====== Reading text

2005-02-24 08:22:46

by Vivek Goyal

[permalink] [raw]
Subject: [PATCH] Fix for broken kexec on panic

Hi,

Kexec on panic is broken on i386 in 2.6.11-rc3-mm2 because of
re-organization of boot memory allocator initialization code. Primary
kernel does not boot if kexec is enabled and crashkernel=X@Y command
line parameter is passed. After re-organization, kexec is trying to call
reserve_bootmem before boot memory allocator has initialized.

This patch fixes the problem. I have moved the call to
reserved_bootmem() for kexec for both discontig and contig memory into
new setup_bootmem_allocator().

This patch has been generated against 2.6.11-rc4-mm1

Thanks
Vivek


Attachments:
kexec-reserve-bootmem-fix.patch (2.15 kB)

2005-02-24 09:13:38

by Andrew Morton

[permalink] [raw]
Subject: Re: [PATCH] Fix for broken kexec on panic

Vivek Goyal <[email protected]> wrote:
>
> Kexec on panic is broken on i386 in 2.6.11-rc3-mm2 because of
> re-organization of boot memory allocator initialization code.

OK...

============
====== Information supplied

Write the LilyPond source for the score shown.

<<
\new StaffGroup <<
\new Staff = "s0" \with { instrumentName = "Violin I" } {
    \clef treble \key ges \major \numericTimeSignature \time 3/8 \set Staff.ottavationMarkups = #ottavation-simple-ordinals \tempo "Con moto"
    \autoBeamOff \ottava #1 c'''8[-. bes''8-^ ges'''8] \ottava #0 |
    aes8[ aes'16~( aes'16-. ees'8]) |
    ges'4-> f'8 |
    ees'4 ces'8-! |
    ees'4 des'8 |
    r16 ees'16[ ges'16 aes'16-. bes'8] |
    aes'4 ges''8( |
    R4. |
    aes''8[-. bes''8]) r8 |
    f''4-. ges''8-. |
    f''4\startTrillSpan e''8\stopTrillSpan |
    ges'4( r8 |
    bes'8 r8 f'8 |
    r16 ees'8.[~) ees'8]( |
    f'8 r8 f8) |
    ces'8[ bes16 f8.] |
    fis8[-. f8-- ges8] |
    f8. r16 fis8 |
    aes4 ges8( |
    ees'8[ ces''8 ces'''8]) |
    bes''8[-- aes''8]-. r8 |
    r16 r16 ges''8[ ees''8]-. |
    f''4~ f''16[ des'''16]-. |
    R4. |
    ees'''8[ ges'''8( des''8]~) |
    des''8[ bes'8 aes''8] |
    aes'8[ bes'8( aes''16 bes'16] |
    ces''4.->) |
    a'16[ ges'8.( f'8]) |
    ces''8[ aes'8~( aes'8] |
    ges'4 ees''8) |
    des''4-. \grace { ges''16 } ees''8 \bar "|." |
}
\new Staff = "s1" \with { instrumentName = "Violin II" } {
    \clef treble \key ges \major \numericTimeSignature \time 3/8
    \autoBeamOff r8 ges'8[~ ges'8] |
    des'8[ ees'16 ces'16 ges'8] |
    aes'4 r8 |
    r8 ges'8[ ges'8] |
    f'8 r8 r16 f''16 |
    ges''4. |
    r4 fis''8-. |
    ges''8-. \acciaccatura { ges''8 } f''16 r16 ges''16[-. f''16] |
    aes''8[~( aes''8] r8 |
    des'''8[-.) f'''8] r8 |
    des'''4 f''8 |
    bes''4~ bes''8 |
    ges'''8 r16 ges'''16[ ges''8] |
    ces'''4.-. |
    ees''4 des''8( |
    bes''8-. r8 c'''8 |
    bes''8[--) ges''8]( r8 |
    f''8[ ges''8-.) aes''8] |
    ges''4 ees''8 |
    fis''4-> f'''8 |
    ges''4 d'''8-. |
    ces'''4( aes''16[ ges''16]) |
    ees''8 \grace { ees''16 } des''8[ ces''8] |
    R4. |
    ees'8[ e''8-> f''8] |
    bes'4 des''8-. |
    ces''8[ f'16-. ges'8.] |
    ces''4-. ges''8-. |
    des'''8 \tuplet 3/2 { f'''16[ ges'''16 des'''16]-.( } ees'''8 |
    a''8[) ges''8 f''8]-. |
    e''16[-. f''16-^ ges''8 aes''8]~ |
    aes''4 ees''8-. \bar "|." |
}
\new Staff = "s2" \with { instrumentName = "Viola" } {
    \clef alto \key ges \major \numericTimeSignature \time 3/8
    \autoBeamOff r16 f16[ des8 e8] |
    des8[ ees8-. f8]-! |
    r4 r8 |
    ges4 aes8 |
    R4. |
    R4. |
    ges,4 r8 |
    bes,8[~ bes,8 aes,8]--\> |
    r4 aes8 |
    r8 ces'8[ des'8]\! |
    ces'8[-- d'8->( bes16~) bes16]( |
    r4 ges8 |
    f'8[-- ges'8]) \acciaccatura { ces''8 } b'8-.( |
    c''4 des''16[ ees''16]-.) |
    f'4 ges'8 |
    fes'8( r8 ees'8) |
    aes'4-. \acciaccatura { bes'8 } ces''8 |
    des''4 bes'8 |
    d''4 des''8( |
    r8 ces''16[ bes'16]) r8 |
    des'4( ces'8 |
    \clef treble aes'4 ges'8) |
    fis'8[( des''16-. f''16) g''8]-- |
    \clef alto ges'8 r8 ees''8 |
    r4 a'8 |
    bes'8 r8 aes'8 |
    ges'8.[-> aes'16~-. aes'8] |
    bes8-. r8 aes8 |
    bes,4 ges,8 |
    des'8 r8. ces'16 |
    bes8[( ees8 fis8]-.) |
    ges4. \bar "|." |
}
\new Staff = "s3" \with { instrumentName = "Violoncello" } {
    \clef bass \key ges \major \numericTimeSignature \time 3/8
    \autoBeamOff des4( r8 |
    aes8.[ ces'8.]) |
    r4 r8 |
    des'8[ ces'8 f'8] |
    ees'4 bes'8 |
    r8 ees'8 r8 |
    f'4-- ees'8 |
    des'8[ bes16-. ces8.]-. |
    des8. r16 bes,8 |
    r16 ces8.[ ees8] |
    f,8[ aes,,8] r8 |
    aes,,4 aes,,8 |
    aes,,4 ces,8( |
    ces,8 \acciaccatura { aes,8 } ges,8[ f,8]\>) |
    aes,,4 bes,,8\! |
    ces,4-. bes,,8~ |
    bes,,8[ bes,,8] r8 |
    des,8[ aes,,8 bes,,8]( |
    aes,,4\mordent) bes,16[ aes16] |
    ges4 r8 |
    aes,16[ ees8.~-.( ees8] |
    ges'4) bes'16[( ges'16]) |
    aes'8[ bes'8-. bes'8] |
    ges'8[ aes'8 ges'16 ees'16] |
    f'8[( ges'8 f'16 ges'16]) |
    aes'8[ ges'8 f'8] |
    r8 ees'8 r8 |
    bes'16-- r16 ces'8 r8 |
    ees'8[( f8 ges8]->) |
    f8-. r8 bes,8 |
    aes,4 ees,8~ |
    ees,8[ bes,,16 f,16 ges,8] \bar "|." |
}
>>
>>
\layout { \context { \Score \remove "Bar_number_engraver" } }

============

> **Goal**
Reproduce a passage from the kexec patch thread above word for word, beginning at the words "by Vivek Goyal" and stopping after "allocator has initialized.".

> **Exercise response**
by Vivek Goyal

[permalink] [raw]
Subject: [PATCH] Fix for broken kexec on panic

Hi,

Kexec on panic is broken on i386 in 2.6.11-rc3-mm2 because of
re-organization of boot memory allocator initialization code. Primary
kernel does not boot if kexec is enabled and crashkernel=X@Y command
line parameter is passed. After re-organization, kexec is trying to call
reserve_bootmem before boot memory allocator has initialized.